Katahdin

Chris Seaton, 2007

Katahdin is a programming language where the syntax and semantics are mutable at runtime. It was the 2007 master’s project of Chris Seaton at the University of Bristol Department of Computer Science, under the supervision of Dr Henk Muller.

Katahdin employs the theory of parsing expression grammars and packrat parsing. Unlike other contemporary work, Katahdin applies these techniques at runtime to allow the grammar to be modified by a running program. New constructs such as expressions and statements can be defined, or a new language can be implemented from scratch. It is built as an interpreter on the Mono implementation of the .NET framework.


Introduction

In most programming languages you can define new functions and types. In the same way, Katahdin allows you to define new expressions, statements and other language constructs.

For example, most programming languages have a modulo, or remainder operator. If your language does not have one, and there is not one that you can overload, creating one would involve learning about the internals of the implementation, modifying the grammar and adding semantic actions throughout the code base. You would then have to recompile and install your new implementation. Anyone else wanting to use it would have to be given a set of patches for your changes against the official implementation. In Katahdin, the complete syntax and semantics of the modulo operator can be defined from scratch in just a few lines:

class ModExpression : Expression {
    pattern {
        option leftRecursive;
        a:Expression "%" b:Expression
    }

    method Get() {
        a = this.a.Get...();
        b = this.a.Get...();
        return a - (b * (a / b));
    }
}

In Katahdin this is a runtime operation, so immediately after defining ModExpression the modulo operator becomes part of the language in line with all the other operators. You can define a new construct on one line and use it on the next.

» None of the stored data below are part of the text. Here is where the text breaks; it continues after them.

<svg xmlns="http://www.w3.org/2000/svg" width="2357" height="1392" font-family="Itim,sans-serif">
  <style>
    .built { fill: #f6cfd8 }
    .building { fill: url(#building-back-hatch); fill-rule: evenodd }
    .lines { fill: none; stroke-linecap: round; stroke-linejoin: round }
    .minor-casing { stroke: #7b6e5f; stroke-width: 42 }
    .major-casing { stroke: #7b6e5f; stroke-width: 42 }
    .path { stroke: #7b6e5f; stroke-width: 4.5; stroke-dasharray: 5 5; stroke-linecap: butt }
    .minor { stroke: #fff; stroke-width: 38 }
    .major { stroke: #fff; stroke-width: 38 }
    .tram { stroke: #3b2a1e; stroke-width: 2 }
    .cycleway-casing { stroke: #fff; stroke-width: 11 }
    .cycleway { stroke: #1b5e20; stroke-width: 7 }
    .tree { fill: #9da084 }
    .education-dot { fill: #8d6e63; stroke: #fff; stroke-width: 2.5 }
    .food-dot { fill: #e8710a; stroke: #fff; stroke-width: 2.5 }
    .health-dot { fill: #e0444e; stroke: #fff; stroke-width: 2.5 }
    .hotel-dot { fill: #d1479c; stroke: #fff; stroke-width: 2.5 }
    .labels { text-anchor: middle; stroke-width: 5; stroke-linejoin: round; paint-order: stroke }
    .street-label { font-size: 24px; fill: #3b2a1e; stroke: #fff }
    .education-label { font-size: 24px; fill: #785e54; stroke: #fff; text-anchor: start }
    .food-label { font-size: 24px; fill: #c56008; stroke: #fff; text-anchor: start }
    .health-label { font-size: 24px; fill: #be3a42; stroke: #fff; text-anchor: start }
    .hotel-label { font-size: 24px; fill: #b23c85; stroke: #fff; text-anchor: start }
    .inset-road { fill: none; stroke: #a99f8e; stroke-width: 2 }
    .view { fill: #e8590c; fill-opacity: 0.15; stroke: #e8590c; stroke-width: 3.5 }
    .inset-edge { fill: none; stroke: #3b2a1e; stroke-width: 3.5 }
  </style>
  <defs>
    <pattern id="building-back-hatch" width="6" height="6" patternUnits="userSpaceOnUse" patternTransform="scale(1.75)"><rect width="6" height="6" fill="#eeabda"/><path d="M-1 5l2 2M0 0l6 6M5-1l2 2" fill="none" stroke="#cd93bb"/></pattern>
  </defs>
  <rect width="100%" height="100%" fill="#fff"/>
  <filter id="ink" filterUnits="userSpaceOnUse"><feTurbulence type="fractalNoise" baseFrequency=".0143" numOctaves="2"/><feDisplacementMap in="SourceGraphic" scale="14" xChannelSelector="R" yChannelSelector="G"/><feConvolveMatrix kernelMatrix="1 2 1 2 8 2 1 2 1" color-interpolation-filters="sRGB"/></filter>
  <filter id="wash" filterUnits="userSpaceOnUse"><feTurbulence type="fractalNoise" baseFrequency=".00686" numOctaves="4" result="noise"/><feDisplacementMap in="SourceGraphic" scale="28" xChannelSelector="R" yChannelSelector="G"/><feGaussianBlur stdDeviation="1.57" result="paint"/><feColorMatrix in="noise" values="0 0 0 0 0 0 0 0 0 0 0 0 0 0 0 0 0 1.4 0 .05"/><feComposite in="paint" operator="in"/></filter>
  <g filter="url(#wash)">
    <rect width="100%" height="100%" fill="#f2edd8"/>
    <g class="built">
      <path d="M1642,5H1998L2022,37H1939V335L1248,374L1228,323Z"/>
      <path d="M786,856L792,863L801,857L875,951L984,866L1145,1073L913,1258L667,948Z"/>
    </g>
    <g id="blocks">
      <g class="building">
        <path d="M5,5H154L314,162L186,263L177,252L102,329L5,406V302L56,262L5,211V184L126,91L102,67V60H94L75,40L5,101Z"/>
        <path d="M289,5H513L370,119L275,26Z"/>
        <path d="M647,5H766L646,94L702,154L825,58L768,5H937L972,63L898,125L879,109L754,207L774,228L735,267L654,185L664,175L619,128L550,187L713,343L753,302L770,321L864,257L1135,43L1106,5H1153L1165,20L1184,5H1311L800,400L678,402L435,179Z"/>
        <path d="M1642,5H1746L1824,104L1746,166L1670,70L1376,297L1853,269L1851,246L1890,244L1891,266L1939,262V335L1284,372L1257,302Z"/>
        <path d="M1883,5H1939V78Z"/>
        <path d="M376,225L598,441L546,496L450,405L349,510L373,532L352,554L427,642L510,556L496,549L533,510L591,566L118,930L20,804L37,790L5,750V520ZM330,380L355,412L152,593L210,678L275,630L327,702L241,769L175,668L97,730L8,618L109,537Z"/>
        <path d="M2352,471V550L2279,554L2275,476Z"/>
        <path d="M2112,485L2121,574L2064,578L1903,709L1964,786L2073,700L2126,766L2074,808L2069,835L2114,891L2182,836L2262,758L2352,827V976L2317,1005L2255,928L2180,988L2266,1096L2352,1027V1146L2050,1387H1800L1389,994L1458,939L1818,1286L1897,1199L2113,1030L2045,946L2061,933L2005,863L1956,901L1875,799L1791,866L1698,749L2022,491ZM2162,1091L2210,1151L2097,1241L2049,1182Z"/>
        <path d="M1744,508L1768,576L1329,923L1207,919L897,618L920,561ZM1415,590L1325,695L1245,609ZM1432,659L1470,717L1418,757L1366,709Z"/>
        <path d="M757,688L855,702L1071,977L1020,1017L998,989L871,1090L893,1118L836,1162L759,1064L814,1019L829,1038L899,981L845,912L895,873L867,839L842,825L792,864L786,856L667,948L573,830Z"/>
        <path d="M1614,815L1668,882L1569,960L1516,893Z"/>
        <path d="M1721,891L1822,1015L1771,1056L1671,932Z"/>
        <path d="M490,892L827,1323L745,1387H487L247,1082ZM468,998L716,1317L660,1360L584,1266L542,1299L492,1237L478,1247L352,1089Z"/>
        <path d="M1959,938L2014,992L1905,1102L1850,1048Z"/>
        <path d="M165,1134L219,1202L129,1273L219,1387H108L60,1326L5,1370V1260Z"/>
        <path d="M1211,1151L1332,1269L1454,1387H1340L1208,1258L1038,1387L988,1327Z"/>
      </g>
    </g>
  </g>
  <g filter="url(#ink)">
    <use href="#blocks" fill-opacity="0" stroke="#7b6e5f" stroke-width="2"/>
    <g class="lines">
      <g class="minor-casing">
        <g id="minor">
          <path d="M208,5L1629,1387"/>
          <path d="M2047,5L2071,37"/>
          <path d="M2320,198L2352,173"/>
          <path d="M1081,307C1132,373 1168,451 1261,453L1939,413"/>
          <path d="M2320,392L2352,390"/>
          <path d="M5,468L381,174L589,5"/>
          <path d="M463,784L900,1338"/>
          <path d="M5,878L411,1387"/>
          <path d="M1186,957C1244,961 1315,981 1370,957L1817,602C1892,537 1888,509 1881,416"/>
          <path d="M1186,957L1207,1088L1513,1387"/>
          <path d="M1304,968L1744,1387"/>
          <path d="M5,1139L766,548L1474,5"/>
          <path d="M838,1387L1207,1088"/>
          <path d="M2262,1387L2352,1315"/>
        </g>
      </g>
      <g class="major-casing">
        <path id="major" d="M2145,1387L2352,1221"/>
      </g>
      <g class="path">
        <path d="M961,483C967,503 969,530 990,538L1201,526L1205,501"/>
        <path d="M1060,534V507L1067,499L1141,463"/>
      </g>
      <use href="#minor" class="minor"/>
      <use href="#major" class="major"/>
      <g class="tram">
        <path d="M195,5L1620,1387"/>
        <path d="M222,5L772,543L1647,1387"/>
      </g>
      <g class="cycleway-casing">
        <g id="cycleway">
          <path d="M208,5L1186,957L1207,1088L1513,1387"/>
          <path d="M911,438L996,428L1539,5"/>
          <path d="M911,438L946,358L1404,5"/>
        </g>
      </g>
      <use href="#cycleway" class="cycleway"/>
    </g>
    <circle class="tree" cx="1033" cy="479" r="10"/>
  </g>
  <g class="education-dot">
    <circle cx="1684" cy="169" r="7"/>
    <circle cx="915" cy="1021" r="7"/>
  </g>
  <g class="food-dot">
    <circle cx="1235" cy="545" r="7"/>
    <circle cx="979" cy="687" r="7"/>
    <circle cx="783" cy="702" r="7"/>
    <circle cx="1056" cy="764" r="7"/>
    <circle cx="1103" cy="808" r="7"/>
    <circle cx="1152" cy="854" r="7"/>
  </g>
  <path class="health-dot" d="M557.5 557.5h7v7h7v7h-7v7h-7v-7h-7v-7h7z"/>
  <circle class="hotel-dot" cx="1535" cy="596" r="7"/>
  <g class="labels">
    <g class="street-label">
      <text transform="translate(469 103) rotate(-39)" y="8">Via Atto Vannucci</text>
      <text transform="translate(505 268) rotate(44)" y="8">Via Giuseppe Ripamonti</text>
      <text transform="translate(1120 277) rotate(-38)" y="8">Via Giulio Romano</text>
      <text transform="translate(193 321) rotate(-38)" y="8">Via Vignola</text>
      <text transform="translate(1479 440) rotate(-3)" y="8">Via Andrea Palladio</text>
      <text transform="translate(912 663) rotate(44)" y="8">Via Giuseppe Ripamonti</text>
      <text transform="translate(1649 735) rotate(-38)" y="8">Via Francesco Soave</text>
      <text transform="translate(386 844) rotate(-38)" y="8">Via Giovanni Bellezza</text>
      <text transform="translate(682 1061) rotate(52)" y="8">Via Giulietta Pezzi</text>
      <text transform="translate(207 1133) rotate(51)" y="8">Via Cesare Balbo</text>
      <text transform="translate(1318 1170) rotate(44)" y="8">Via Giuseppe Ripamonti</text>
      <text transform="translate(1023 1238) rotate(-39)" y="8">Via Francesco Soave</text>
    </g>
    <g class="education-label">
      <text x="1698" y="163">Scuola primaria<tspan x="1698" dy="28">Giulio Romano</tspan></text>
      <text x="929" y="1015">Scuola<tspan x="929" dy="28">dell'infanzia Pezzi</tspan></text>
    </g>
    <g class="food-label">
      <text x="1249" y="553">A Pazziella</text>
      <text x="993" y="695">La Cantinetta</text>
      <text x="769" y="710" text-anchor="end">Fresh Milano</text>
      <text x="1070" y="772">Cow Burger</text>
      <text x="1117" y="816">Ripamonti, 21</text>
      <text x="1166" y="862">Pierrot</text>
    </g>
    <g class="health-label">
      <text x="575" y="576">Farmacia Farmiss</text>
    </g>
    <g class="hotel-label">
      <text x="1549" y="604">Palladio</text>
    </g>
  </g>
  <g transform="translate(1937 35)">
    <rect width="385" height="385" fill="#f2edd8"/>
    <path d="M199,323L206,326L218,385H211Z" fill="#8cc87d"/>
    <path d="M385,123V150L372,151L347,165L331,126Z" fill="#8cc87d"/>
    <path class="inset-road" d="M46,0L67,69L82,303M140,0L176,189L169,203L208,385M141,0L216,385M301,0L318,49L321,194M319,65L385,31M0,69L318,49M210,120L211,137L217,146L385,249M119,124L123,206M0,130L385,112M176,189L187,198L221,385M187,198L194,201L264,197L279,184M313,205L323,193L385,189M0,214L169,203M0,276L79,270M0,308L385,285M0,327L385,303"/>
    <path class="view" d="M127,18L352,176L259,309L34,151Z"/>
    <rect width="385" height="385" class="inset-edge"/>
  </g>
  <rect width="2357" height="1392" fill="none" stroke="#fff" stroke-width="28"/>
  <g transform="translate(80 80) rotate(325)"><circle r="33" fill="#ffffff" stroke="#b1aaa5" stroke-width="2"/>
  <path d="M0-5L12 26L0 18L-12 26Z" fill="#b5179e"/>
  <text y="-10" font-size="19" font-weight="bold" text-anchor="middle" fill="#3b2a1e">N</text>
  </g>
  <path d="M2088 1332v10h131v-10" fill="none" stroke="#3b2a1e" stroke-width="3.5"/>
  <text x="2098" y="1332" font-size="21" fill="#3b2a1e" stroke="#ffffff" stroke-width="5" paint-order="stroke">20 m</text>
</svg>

There are no special constructs in Katahdin that cannot be modified, including white-space and basic tokens. If all of the constructs in a language are defined as above, Katahdin can be turned into an interpreter for that language. In this way, Katahdin can be used as a generic interpreter for any language, or one language can be used from within another by composing the two or more definitions. My implementation includes proof-of-concept language definitions for FORTRAN and Python, which can be composed to write a single program with a mix of the two languages.

import "fortran.kat";
import "python.kat";

fortran {
    SUBROUTINE RANDOM(SEED, RANDX)
        INTEGER SEED
        REAL RANDX
        SEED = 2045*SEED + 1
        SEED = SEED - (SEED/1048576)*1048576
        RANDX = REAL(SEED + 1)/1048577.0
        RETURN
    END
}

python {
    seed = 128
    randx = 0
    for n in range(5):
        RANDOM(seed, randx)
        print randx
}

There are real world scenarios where one would want to use one language from within another. People use SQL from within other languages all the time by writing the SQL in strings. In Katahdin, the definition of SQL can be composed with the main language and used as if it were all part of one language. There are also good examples of why one would want to define new constructs in a running program. For example, Java 1.5 included a new for-each-statement. Programmers wanting to use the statement had to wait for Sun’s implementation to be drafted, implemented, tested and distributed. In Katahdin programmers can create new statements on their own as they need them, without modifying the implementation. If you want a new for-each-statement in your language you can add one in just a minute.


Literature

Source Code

The Katahdin source code is available from GitHub, or as katahdin-0.2.tar.gz. It is available as public domain, or BSD licence if that causes problems for you.